任务说明 —
根据节选原文回答下列问题，答案按相同序号逐行写出。
1. 舅舅是在哪一年突遭不测的？
2. 舅舅在黑龙江的二十几年间，除了运动频仍，还夹着哪段动荡岁月？
3. 表哥比“我”大几岁？

节选原文 —
* * * * * * * * *
舅舅虽与电影艺术告别了,但是进了电影局工作,后来又去了交通部当了电工,日复一日,年复一年地工作。人的一生都是福祸相倚,就看福大还是祸大了;福大就不在乎祸,祸大就不好预测了。1958年舅舅突遭不测,被人陷害,莫名其妙地失踪了,表哥(舅舅儿子)四处寻找,待找到他时人已失去自由,话不能多说,他只对表哥说了一句“我挺好的,你回吧”,最终身陷囹圄,发配黑龙江,一去二十多年。

那是舅舅人生的至暗时刻。上有父母,下有儿子,还有两个妹妹,都不能相见,这二十几年间运动频仍,还夹着文革的动荡岁月。黑龙江那么冷,从小衣食富足且见过世面的舅舅,只能问苍天大地,问古往今来,人生几何?去日苦多。

我与舅舅的接触不算多,他受苦受难的年月我正在成长,自幼及壮。按老话说,“姑舅亲,辈辈亲,打断骨头连着筋。”我却没有这个感觉,原因是没怎么见过舅舅。我始终觉得亲人之亲的先决条件是经常见面,社会地位相差不多,这条件在上世纪八九十年代之前很容易达到,那时的人不论做什么工作,年龄相差不大,收入就相差不大;收入低的日子里,人们清闲,反而愿意串亲戚,扯闲篇,无目的地交往,我与表哥(舅舅之子)表弟(大姨之子)交往多,与父亲老家的兄弟姊妹没有交往,许多老家亲戚只在回老家时见过一面,而表哥表弟住在北京,年龄相近,表哥大十岁,表弟小一岁,话能说到一起,所以我对亲戚的全部印象都是母系的,姥爷姥姥最亲,其次是大姨,可舅舅是个例外,这例外来自舅舅浮沉的身世。
* * * * * * * * *
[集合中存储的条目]
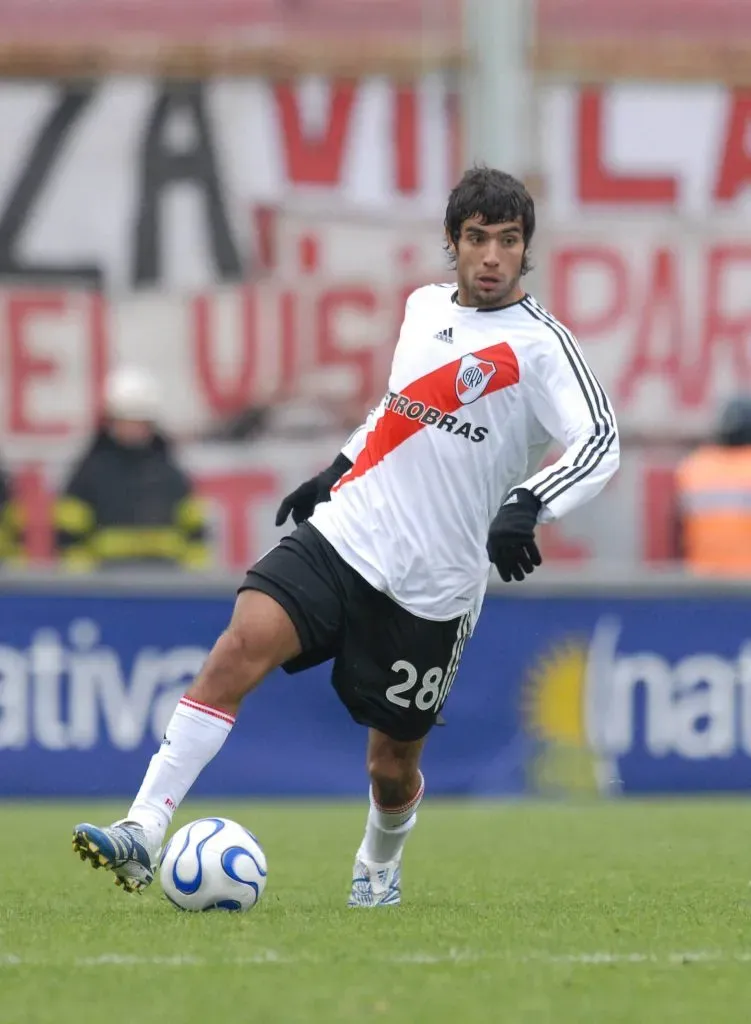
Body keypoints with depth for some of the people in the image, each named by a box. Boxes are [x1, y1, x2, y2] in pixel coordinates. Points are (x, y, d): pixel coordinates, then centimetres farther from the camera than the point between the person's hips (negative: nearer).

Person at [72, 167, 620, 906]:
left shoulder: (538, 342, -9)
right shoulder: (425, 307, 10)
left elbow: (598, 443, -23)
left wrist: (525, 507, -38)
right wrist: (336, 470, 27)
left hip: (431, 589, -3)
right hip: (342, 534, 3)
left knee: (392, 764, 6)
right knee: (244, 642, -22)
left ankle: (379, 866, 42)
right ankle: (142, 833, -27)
* * * * * * * * *
最终答案 —
1. 1958年
2. 文革
3. 十岁